Lung cancer-specific mortality may be attributed to higher comorbidity burden caused by other diseases associated with smoking, such as cardiovascular diseases and chronic pulmonary diseases (32), which may cofound the association determined in the present study. However, the significant number of smokers investigated by univariate analysis supports the established evidence that lung cancer-specific mortality is associated with smoking (Table I). In addition, the present data was adjusted for smoking history in the multivariate model. Furthermore, a high lung cancer-specific mortality was observed in the present study population, which is a reflection of the overall trend in lung cancer incidence and mortality in the Liverpool region of the UK. Liverpool has the highest incidence (88.9/100,000 individuals) and mortality rate (79.7/100,000 individuals) of lung cancer compared with the incidence (48.0/100,000 individuals) and mortality rate (39.7/100,000 individuals) in England as a whole (National Cancer Intelligence Network, 2012) (33).

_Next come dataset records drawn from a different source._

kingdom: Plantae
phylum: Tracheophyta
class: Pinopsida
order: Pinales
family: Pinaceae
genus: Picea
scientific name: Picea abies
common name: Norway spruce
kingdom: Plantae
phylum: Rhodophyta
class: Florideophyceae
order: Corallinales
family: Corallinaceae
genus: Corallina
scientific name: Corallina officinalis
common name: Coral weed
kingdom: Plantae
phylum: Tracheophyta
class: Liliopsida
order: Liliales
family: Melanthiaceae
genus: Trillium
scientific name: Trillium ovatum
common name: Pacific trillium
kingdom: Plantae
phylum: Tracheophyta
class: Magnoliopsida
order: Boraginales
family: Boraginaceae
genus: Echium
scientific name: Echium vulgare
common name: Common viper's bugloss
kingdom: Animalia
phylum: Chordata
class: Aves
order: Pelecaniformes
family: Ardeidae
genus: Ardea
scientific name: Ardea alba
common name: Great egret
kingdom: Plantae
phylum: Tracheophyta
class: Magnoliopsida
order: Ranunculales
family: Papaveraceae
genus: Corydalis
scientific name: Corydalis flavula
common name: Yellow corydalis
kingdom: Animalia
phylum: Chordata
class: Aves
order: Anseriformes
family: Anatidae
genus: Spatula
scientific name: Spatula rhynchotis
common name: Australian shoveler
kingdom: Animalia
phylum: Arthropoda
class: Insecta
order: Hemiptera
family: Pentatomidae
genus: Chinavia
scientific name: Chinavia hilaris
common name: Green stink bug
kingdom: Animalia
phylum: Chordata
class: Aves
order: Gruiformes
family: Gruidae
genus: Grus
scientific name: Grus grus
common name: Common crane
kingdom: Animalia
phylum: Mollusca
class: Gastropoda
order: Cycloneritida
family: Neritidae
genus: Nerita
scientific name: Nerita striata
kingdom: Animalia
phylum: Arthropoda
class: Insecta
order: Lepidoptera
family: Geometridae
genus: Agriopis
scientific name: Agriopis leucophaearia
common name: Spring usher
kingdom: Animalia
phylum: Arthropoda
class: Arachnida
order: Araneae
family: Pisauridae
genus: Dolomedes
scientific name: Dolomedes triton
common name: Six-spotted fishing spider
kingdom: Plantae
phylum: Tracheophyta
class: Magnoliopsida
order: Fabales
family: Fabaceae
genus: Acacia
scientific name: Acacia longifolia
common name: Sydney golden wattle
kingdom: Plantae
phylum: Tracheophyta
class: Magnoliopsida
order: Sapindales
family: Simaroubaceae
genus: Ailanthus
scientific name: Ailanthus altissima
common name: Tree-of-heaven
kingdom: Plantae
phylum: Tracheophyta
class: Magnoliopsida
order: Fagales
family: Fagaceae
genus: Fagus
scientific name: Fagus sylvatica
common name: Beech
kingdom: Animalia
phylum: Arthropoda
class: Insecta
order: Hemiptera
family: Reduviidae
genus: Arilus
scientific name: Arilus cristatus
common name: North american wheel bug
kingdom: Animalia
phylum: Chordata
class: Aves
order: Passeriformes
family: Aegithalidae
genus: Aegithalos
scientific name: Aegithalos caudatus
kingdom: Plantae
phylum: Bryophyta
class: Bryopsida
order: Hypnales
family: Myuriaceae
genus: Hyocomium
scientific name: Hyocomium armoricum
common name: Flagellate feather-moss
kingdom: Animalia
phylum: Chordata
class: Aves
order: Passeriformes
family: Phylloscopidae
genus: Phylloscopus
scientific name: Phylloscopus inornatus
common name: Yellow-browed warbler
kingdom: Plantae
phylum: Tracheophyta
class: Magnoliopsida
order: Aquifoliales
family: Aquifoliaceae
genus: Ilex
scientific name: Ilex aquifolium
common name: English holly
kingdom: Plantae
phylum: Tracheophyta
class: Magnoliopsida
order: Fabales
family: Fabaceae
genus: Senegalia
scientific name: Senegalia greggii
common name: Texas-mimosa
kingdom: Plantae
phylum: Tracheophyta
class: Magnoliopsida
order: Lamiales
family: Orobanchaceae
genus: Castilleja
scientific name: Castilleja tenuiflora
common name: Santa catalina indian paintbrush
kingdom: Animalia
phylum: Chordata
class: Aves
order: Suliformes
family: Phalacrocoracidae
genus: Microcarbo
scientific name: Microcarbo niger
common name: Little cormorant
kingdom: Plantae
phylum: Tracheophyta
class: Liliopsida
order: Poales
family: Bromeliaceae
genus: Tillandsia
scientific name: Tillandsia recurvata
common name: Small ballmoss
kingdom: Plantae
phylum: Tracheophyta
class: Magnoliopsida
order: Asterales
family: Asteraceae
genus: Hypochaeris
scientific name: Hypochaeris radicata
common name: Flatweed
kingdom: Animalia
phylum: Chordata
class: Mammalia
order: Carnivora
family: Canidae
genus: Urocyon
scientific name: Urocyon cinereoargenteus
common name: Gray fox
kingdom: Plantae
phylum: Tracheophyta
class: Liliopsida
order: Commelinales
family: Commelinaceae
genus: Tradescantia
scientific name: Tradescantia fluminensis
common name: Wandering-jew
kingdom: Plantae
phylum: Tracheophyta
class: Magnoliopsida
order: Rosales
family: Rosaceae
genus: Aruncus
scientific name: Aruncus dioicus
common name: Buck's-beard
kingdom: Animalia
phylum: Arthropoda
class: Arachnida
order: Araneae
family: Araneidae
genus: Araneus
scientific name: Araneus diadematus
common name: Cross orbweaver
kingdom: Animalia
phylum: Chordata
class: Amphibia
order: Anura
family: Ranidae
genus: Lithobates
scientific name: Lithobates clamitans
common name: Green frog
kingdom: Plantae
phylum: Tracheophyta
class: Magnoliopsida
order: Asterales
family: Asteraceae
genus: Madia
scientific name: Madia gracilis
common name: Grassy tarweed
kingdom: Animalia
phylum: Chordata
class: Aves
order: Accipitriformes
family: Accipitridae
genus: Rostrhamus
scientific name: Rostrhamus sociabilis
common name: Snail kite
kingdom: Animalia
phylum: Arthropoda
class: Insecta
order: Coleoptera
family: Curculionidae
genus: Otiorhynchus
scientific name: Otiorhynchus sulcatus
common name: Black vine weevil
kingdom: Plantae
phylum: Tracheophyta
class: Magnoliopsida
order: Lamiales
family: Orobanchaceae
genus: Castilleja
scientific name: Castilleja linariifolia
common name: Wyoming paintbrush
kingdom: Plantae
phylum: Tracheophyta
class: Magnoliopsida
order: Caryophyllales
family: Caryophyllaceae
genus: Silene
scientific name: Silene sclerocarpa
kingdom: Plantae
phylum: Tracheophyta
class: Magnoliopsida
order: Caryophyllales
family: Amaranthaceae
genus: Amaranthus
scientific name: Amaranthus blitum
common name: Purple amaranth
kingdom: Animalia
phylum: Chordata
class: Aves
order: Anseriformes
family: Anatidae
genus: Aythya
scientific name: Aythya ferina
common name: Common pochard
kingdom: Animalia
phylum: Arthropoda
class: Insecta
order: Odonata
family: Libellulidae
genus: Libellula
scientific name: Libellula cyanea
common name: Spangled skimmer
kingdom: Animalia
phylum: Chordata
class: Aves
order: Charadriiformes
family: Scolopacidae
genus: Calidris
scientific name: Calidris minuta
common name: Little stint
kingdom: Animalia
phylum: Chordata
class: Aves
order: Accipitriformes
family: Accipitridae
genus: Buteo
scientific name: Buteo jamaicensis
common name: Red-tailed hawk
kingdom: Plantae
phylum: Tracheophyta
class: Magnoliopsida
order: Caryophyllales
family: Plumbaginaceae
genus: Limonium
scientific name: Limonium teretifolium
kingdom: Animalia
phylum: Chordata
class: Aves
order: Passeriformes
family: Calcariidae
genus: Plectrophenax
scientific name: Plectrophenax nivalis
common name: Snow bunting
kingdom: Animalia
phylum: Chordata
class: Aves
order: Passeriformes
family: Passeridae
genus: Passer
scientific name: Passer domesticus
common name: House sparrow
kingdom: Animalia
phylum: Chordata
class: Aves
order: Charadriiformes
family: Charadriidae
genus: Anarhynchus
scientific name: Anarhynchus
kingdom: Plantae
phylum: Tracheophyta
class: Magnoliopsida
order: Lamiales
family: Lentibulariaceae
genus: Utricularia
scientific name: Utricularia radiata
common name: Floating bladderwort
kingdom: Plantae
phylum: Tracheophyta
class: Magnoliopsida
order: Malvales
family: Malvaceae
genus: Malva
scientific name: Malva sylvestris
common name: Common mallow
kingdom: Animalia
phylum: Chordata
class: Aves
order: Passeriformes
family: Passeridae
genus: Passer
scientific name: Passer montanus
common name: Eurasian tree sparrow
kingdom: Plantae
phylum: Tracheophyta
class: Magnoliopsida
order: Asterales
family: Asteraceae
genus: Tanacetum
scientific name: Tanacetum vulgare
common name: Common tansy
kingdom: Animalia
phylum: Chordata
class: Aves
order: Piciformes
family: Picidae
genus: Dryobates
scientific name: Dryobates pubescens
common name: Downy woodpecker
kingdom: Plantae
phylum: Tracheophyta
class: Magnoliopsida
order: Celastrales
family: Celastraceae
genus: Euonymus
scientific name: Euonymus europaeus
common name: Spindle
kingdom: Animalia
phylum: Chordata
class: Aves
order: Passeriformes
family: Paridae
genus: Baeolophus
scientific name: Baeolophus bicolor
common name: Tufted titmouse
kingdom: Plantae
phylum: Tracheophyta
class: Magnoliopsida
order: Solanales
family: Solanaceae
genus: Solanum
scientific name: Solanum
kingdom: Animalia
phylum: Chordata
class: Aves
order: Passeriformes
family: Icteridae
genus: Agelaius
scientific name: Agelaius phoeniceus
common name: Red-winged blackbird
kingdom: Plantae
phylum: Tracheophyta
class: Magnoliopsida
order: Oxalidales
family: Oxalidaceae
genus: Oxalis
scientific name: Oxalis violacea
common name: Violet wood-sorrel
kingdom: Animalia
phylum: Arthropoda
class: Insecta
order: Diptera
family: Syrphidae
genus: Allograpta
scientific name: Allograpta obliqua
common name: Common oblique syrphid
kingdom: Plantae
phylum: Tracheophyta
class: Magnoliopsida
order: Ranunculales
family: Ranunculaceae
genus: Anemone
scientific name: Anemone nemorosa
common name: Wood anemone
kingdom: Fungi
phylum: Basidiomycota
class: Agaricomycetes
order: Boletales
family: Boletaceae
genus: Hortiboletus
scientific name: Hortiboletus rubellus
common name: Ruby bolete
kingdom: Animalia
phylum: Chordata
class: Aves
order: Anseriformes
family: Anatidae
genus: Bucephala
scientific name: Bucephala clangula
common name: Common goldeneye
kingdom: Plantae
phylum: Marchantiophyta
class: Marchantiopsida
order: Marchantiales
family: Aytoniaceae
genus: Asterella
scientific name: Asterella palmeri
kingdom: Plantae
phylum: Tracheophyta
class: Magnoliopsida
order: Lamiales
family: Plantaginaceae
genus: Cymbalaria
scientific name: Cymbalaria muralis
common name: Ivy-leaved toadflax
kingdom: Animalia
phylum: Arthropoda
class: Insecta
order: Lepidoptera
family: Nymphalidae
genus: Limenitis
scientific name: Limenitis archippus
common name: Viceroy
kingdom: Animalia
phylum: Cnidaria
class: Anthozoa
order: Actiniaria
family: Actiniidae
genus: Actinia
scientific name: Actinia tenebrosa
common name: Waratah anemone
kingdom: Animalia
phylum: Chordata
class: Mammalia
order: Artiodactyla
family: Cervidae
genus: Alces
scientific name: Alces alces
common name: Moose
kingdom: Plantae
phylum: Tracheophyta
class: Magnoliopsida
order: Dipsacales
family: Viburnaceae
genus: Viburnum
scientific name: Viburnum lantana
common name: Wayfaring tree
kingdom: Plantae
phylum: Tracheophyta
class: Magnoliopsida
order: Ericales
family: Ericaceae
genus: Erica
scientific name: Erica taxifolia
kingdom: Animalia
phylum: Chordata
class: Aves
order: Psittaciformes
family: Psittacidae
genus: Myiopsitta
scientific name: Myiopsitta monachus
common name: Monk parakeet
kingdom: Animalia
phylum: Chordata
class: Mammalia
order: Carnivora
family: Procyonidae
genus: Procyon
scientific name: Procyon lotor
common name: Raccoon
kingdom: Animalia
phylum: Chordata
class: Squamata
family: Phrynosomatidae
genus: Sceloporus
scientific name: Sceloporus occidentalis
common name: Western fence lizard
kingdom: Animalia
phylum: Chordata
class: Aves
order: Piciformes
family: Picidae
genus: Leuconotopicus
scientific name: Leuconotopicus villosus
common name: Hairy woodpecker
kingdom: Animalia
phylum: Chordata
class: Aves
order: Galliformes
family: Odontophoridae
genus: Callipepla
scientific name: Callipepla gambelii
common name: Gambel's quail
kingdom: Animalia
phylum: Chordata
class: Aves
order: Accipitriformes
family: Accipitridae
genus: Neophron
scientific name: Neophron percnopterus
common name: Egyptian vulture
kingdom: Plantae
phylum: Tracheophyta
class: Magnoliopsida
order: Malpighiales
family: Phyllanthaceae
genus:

In conclusion, to the best of our knowledge, the present study was the first to document the impact of comorbidities on lung cancer-specific mortality in the UK using comorbidity information from the HES database in a randomly selected population cohort of 9,579 individuals. The CCI was a good predictor of lung cancer-specific mortality, in agreement with a previously conducted meta-analysis (28). Therefore, there is potential to utilise HES data for prognostic purposes, which may contribute to the improved clinical management of lung cancer patients in the future.
Acknowledgements
This present study was supported by grants from the Roy Castle Lung Cancer Foundation (grant no. JXR10463), the European Community’s Seventh Framework Programme (FP7/2007–2013) under grant agreement no. HEALTH-F2-2010-258677 (CURELUNG project) and grant agreement no. 258868 (Lung Cancer Artificial Olfactory System project).